# BP river class ships



## coffeeman62 (Jul 1, 2021)

Hi - looking for an accomodation plan of a BP River class ship from the 1970's - can anyone help or point me in the right direction please?
Thank


----------



## mofnotmuff (Jan 15, 2008)

There is one in the book BP tankers a group Fleet history British Tay page 53


----------



## BillH (Oct 10, 2007)




----------



## sparks69 (Dec 18, 2005)

When I joined the Kennet there was a dead cat in the radio room. Apparently my predecessor had tried to swing it around.


----------



## John Gowers (Jul 18, 2018)

I did a 7 month trip on the Trent in 86/87 great ship really enjoyed my time onboard have a few photos if you want I can post them, only thing missing was they did not have swimming pools.


----------



## mofnotmuff (Jan 15, 2008)

Did trips on dart forth esk spey and Tay with decent runs and chance to see a bit of the world unlike the big uns
Proud moment for me was on the dart after joining in Trinidad and trading Caribbean and South America we loaded naphtha with LEFO with discharge later confirmed as Teesport my home port and I was on the wheel when we tied up at ICI no 2 jetty early hours of the morning. Great ships and great memories


----------



## makko (Jul 20, 2006)

I am jealous, I never sailed into Liverpool or any other UK port during my time at sea. If I had, it would have been great for my Dad! Ho Hum!
Rgds.
Dave


----------



## John Gowers (Jul 18, 2018)

Sailed into Greenock for a few years on Denholm's box boats and got various relations on for a look around the ER and a drink in the bar. Once got my dad who was a mechanic to trade onto an OBO at Hunterston he was very impressed with the size of engine room.
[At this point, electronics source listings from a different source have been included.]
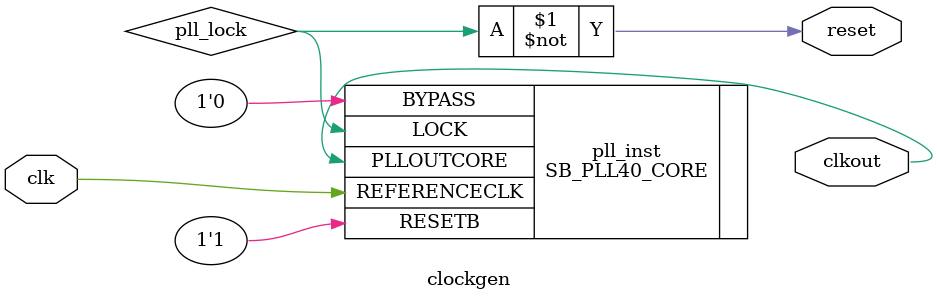
<source format=v>
module clockgen(
  input clk, 
  output clkout,
  output reset
);

wire pll_lock;
   
// The following code multiplies the 12 MHz on the board to 60 MHz 
// (12 MHz * 80 / 16) using a PLL VCO Frequency of 960 MHz (12 MHz * 80):

SB_PLL40_CORE #(
  .FEEDBACK_PATH("SIMPLE"),
  .PLLOUT_SELECT("GENCLK"),
  .DIVR(4'b0000),
  .DIVF(7'b1001111),
  .DIVQ(3'b100),
  .FILTER_RANGE(3'b001)
) 
pll_inst(
  .RESETB(1'b1),
  .BYPASS(1'b0),
  .REFERENCECLK(clk),
  .PLLOUTCORE(clkout),
  .LOCK(pll_lock)
);

// Generate reset signal from pll lock
assign reset = ~pll_lock;

endmodule
</source>
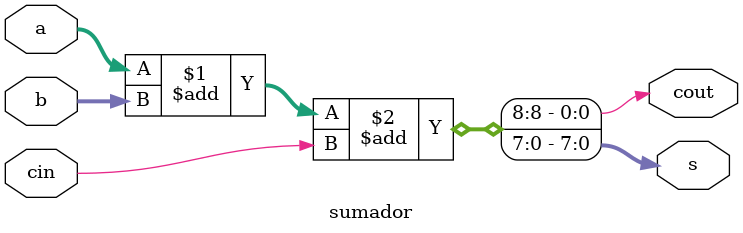
<source format=sv>
module sumador#(parameter N=8)(input logic [N-1:0] a, b, 
										 input logic cin,
										 output logic [N-1:0] s, 
										 output logic cout);
	
   assign {cout, s} = a + b + cin;
	

endmodule
</source>
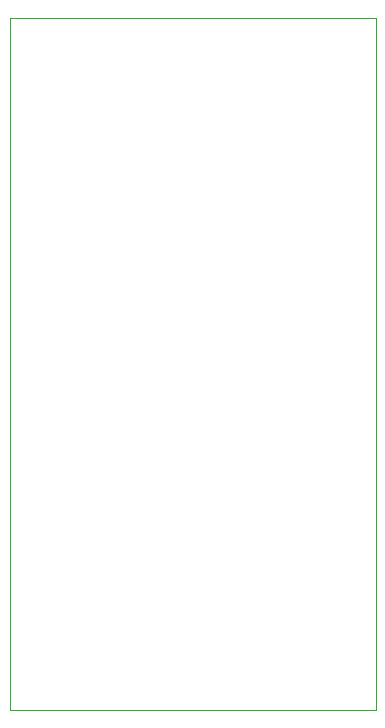
<source format=gbr>
%TF.GenerationSoftware,KiCad,Pcbnew,(5.1.9)-1*%
%TF.CreationDate,2021-02-10T21:10:38+00:00*%
%TF.ProjectId,SD_FSEQ,53445f46-5345-4512-9e6b-696361645f70,rev?*%
%TF.SameCoordinates,Original*%
%TF.FileFunction,Profile,NP*%
%FSLAX46Y46*%
G04 Gerber Fmt 4.6, Leading zero omitted, Abs format (unit mm)*
G04 Created by KiCad (PCBNEW (5.1.9)-1) date 2021-02-10 21:10:38*
%MOMM*%
%LPD*%
G01*
G04 APERTURE LIST*
%TA.AperFunction,Profile*%
%ADD10C,0.100000*%
%TD*%
G04 APERTURE END LIST*
D10*
X144170000Y-48580000D02*
X144170000Y-107200000D01*
X113180000Y-48580000D02*
X144170000Y-48580000D01*
X113180000Y-107200000D02*
X113180000Y-48580000D01*
X144170000Y-107200000D02*
X113180000Y-107200000D01*
M02*

</source>
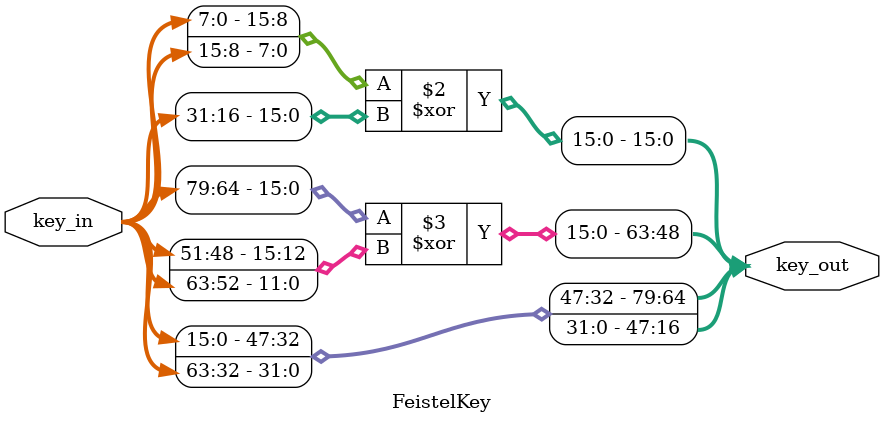
<source format=v>
module FeistelKey (input [79:0] key_in, output reg [79:0] key_out);

always @(*)  begin
 key_out[15:0]  = {key_in[7:0],key_in[15:8]} ^ key_in[31:16];
 key_out[31:16] = key_in[47:32];
 key_out[47:32] = key_in[63:48];
 key_out[63:48] = key_in[79:64] ^ {key_in[51:48],key_in[63:52]};
 key_out[79:64] = key_in[15:0];

end
endmodule

</source>
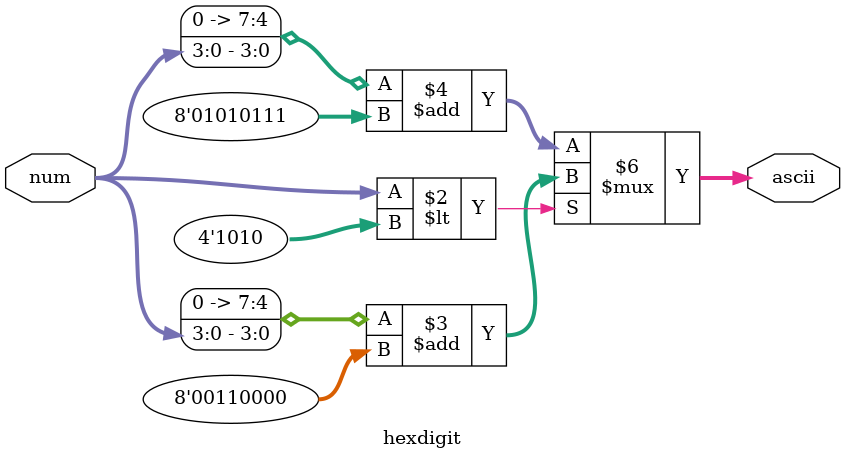
<source format=v>
`timescale 1ns/100ps

module divide_by_n(input clk,
	           input reset,
	           output reg out);
    parameter N = 2;
    localparam cwidth = $clog2(N - 1);
    reg [cwidth - 1:0] counter;

    always @(posedge clk) begin
	if (reset) begin
	    counter <= N - 1;
            out <= 1'b0;
	end else begin
	    if (counter == 0) begin
	        counter <= N - 1;
	    end else begin
	        counter <= counter - 1;
            end

            out <= (counter < (N >> 1)) ? 1'b1 : 1'b0;
        end
    end
endmodule

module resetter(input      clock,
                output     reset);
    parameter count_maxval = 255;
    localparam count_width = $clog2(count_maxval);

    reg [count_width - 1:0] reset_count;
    assign reset = (reset_count == count_maxval) ? 1'b0 : 1'b1;
    initial reset_count = 'h0;

    always @(posedge clock) begin
        reset_count <= (reset_count == count_maxval) ? count_maxval : reset_count + 'h01;
    end
endmodule

/**
 * Waits for "pulse_delay" clock cycles, then holds "pulse" high for "pulse_width" cycles.
 */
module pulse_one(input clock,
                 input reset,
                 output pulse);
    parameter pulse_delay = 511;
    parameter pulse_width = 15;
    localparam pulse_maxval = pulse_delay + pulse_width + 1;
    localparam pulse_bitwidth = $clog2(pulse_maxval);

    reg [pulse_bitwidth - 1 : 0] count;
    initial count = {{pulse_bitwidth{1'b0}}};

    assign pulse = ((count > pulse_delay) && (count < pulse_maxval));

    always @(posedge clock) begin
        if (!reset) begin
            count <= (count == pulse_maxval) ? pulse_maxval : count + 'h01;
        end else begin
            count <= {{pulse_bitwidth{1'b0}}};
        end
    end
endmodule

/**
 * input: 4'd12, output: 8'd99 (ascii for 'c')
 */
module hexdigit(input [3:0] num, output reg [7:0] ascii);
    always @* begin
        if (num < 4'd10) begin
            ascii = {4'h0, num} + 8'h30;
        end else begin
            ascii = {4'h0, num} + 8'h57;
        end
    end
endmodule

</source>
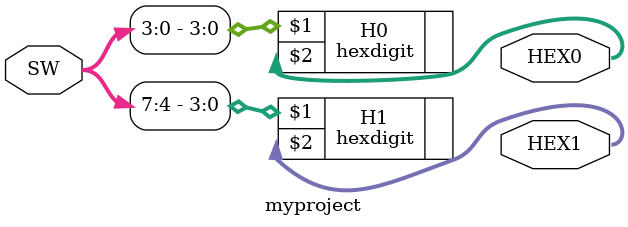
<source format=v>
module myproject(
	input wire [7:0] SW,
	output wire [6:0] HEX0,
	output wire [6:0] HEX1
);

hexdigit H0 (SW[3:0],HEX0);
hexdigit H1 (SW[7:4],HEX1);

endmodule

</source>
Years later I was on a stacked drilling rig in Invergordon and got him on for an overnight visit, there were only four of us onboard to keep the lights on and the equipment turned over.


----------



## coffeeman62 (Jul 1, 2021)

mofnotmuff said:


> There is one in the book BP tankers a group Fleet history British Tay page 53


brilliant - thankyou


----------



## aljackson (Sep 4, 2013)

Sailed with B P in the 70,s Great company until G .P.S was brought in


----------